McDonald’s: Our appetites are healthy

McDonald’s Corp experienced strong sales in the first three months of the year and increased morning prices in New York by approximately 5%.

Profits increased 13% from the first quarter of 2017 to nearly $ 1.38 billion.

International demand, including in Britain and Germany, contributed to growth, according to the fast-food chain.

Faced with increasing competition from new restaurant chains, the company tried to win back its customers.

As part of a change plan showing signs of work, premium burger offerings were introduced, restaurants were redesigned, more technology was added, and fresh ingredients were added.

Sales at McDonald’s restaurants, which have been open for at least 13 months, increased by more than 5% in the first three months of the year and the number of guests by almost 1%, the fifth consecutive quarter with an increase in customer visits.

Growth all over the world

In the United States, sales at these stores increased by 2.9% year-over-year in the quarter, although the number of customers decreased.

In established international markets such as the United Kingdom and Canada, sales in the same business increased by 7.8%.

“It shows the strength of the brand the numbers were excellent around the world,” said Peter Saleh, a brokerage analyst at BTIG. The results were very extremely impressive, if not more impressive than what we expected.

Total revenue was $ 5.1 billion, 9% lower than the same period last year. According to the company, a decrease is due to the fact that more restaurants operate as direct and non-direct.

However, operating costs have also decreased and McDonald’s is expected to add a total of 600 restaurants worldwide this year. The second wave of strikes in Britain

The UK is one of the strongest markets for McDonald’s and has experienced consistent quarterly growth in the past 12 years.

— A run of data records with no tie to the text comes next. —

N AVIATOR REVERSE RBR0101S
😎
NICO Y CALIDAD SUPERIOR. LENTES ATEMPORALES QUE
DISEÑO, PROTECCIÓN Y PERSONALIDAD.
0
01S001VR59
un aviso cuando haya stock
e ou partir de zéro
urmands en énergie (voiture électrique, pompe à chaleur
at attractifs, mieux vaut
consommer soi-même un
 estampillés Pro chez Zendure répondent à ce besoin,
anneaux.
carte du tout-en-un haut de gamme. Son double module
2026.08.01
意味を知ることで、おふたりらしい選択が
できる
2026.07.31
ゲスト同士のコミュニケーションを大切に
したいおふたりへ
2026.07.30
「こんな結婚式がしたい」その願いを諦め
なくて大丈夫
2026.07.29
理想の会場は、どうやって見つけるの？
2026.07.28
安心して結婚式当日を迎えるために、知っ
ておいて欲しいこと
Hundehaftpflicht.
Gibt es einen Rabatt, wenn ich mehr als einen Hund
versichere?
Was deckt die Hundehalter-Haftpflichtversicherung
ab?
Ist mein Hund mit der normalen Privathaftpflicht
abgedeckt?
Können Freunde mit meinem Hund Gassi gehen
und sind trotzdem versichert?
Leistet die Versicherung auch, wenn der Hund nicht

But the company could face negative publicity this week in the UK if a second wave of strikes hit some of its restaurants.

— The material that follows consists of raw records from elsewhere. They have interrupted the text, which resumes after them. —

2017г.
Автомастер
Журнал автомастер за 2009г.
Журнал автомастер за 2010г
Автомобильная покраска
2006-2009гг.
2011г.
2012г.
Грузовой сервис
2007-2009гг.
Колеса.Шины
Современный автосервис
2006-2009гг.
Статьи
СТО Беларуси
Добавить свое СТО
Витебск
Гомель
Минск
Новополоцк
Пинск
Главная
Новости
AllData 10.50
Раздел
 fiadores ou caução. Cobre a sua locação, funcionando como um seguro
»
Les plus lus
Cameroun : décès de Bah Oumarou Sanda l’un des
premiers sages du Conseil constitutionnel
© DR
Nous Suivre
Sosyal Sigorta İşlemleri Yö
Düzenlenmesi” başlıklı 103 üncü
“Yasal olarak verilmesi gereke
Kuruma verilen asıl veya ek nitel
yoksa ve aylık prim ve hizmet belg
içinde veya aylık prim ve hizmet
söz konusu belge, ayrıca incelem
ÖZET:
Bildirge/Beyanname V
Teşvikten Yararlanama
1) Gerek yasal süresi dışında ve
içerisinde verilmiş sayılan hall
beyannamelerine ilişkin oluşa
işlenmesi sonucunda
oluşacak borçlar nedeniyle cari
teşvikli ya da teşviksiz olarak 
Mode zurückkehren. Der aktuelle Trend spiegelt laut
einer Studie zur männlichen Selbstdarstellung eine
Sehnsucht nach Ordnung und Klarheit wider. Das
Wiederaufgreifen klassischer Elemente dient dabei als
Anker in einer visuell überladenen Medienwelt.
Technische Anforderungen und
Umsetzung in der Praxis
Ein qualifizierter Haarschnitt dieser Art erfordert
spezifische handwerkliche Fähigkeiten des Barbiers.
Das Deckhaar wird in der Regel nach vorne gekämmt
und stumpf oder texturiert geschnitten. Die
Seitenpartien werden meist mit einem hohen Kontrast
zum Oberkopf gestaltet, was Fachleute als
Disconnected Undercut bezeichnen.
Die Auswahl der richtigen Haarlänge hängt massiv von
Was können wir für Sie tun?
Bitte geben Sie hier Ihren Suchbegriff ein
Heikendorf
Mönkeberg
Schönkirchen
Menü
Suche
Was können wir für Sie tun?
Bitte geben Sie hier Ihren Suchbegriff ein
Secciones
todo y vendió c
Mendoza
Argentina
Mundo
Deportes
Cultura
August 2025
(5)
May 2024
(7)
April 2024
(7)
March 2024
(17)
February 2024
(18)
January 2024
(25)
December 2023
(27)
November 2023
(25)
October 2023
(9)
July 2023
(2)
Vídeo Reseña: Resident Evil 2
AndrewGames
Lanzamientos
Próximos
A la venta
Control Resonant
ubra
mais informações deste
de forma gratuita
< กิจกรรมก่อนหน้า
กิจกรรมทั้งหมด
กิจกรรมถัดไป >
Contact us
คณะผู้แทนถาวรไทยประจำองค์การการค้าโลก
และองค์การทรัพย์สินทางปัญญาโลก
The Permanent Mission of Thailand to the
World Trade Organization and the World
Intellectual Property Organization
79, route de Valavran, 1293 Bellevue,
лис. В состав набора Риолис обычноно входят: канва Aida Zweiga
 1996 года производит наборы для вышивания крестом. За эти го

It is a dispute over wages and conditions involving members of the bakery, grocery union and related workers. Only 11 workers at five restaurants (in Manchester, Cambridge, Crayford, South East London and two in Watford) will leave on May 1. They demand a minimum wage of 10 euros per hour, the end of “youth quotas” and greater flexibility in working hours.

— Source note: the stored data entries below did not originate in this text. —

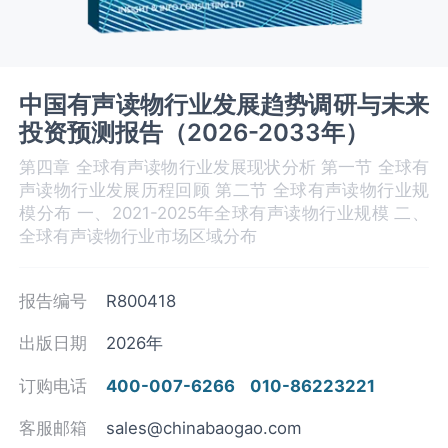
中国有声读物行业发展趋势调研与未来
投资预测报告（2026-2033年）
第四章 全球有声读物‌‌‌行业发展现状分析 第一节 全球有
声读物‌‌‌行业发展历程回顾 第二节 全球有声读物‌‌‌行业规
模分布 一、2021-2025年全球有声读物‌‌‌行业规模 二、
全球有声读物行业市场区域分布
报告编号
R800418
出版日期
2026年
订购电话
400-007-6266
010-86223221
客服邮箱
sales@chinabaogao.com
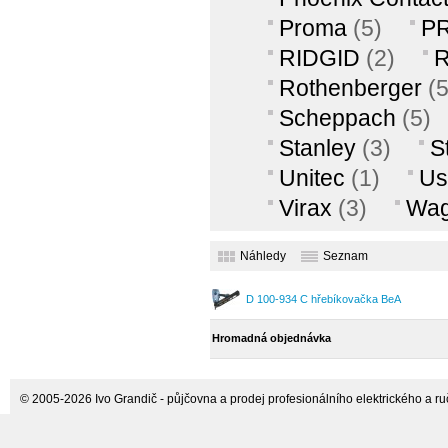
Proma
(5)
P
potřeby Airman
RIDGID
(2)
R
Rothenberger
(5
Scheppach
(5)
Stanley
(3)
S
Unitec
(1)
Us
Virax
(3)
Wag
Náhledy
Seznam
D 100-934 C hřebíkovačka BeA
Hromadná objednávka
© 2005-2026 Ivo Grandič - půjčovna a prodej profesionálního elektrického a ručn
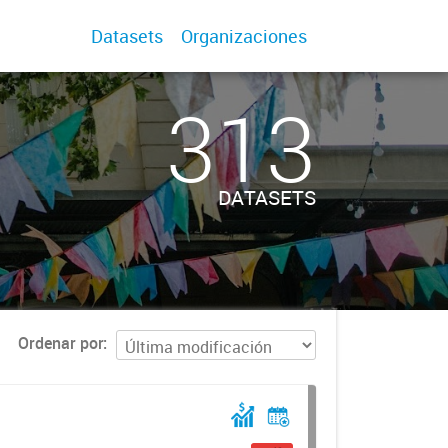
Datasets
Organizaciones
313
DATASETS
Ordenar por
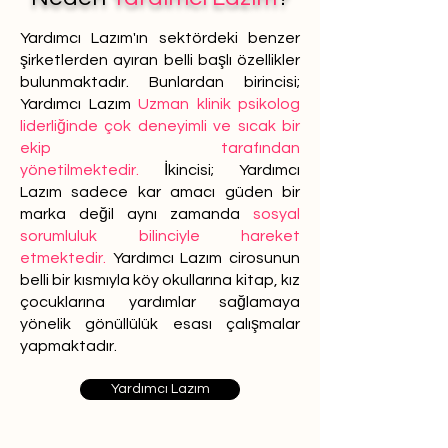
Yardımcı Lazım'ın sektördeki benzer
şirketlerden ayıran belli başlı özellikler
bulunmaktadır. Bunlardan birincisi;
Yardımcı Lazım
Uzman klinik psikolog
liderliğinde çok deneyimli ve sıcak bir
ekip tarafından
yönetilmektedir.
İkincisi; Yardımcı
Lazım sadece kar amacı güden bir
marka değil aynı zamanda
sosyal
sorumluluk bilinciyle hareket
etmektedir.
Yardımcı Lazım cirosunun
belli bir kısmıyla köy okullarına kitap, kız
çocuklarına yardımlar sağlamaya
yönelik gönüllülük esası çalışmalar
yapmaktadır.
Yardımcı Lazım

Although the number is small, a similar number of workers were involved in the first McDonald’s strikes in the UK in September, which attracted a lot of media attention.

A BBC spokesperson said: “In the past three years, we have taken several additional steps to ensure that McDonald’s UK remains a great place to work.

Since September 2015, we have made three vital salary moves and have maintained the many profits we provide, from the fabulous training and development opportunities to the night bonuses that so many companies and their employees have paid in recent years.